[Estratto selezionato]
###
Nuovi sportelli sul territorio, più formazione nelle scuole e una collaborazione sempre più stretta con la Regione Toscana. Europe Direct Siena guarda al futuro e punta a rafforzare la propria presenza nei territori per costruire una cittadinanza europea più consapevole e partecipata. Dopo le esperienze avviate in Valdichiana e Casentino, l’obiettivo è quello di continuare a crescere, facendo dell’Europa una realtà sempre più vicina a cittadini, studenti e imprese.
L’occasione è stata l’audizione davanti alla Commissione Politiche europee e relazioni internazionali del Consiglio regionale della Toscana, presieduta da Irene Galletti, che ha ascoltato i rappresentanti dei tre Europe Direct presenti sul territorio regionale.
###
[Materiale di studio]
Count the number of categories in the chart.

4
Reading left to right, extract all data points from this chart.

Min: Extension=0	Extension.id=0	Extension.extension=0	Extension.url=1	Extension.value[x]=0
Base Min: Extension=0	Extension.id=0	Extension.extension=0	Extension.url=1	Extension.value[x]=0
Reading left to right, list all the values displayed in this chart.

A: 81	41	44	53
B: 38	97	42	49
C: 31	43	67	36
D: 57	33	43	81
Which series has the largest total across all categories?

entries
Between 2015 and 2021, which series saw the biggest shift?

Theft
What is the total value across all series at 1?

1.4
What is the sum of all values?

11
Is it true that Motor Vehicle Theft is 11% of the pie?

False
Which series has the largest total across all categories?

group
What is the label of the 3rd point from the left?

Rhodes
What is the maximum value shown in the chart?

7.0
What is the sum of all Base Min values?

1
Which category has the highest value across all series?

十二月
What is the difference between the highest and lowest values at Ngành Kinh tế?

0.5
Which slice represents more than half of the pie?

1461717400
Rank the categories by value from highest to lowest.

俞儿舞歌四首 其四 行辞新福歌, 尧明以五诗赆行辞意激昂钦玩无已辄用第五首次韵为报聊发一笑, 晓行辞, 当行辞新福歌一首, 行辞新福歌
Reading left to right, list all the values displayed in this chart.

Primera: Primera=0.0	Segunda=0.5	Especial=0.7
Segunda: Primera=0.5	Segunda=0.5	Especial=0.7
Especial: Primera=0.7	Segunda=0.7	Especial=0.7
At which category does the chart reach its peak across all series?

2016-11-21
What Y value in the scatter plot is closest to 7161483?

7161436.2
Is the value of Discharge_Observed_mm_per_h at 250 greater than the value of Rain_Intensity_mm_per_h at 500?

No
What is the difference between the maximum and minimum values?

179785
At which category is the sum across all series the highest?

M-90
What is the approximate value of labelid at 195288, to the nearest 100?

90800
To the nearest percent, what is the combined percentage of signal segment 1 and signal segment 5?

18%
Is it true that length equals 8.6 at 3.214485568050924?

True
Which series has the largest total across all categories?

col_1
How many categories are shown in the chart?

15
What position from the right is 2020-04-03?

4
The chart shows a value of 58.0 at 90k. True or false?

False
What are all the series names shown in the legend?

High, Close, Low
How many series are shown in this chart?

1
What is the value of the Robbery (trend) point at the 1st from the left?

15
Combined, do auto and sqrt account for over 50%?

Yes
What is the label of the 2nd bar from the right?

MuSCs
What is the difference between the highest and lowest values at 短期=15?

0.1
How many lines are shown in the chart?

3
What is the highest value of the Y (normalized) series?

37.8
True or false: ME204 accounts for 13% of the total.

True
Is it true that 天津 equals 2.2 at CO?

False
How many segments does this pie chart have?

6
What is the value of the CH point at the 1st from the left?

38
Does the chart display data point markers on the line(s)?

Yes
###
[Cosa fare]
Riporta alla lettera il passo dell'articolo su Europe Direct Siena che va da "Nuovi sportelli sul" a "studenti e imprese.", comprese queste parole.

[Risposta]
Nuovi sportelli sul territorio, più formazione nelle scuole e una collaborazione sempre più stretta con la Regione Toscana. Europe Direct Siena guarda al futuro e punta a rafforzare la propria presenza nei territori per costruire una cittadinanza europea più consapevole e partecipata. Dopo le esperienze avviate in Valdichiana e Casentino, l’obiettivo è quello di continuare a crescere, facendo dell’Europa una realtà sempre più vicina a cittadini, studenti e imprese.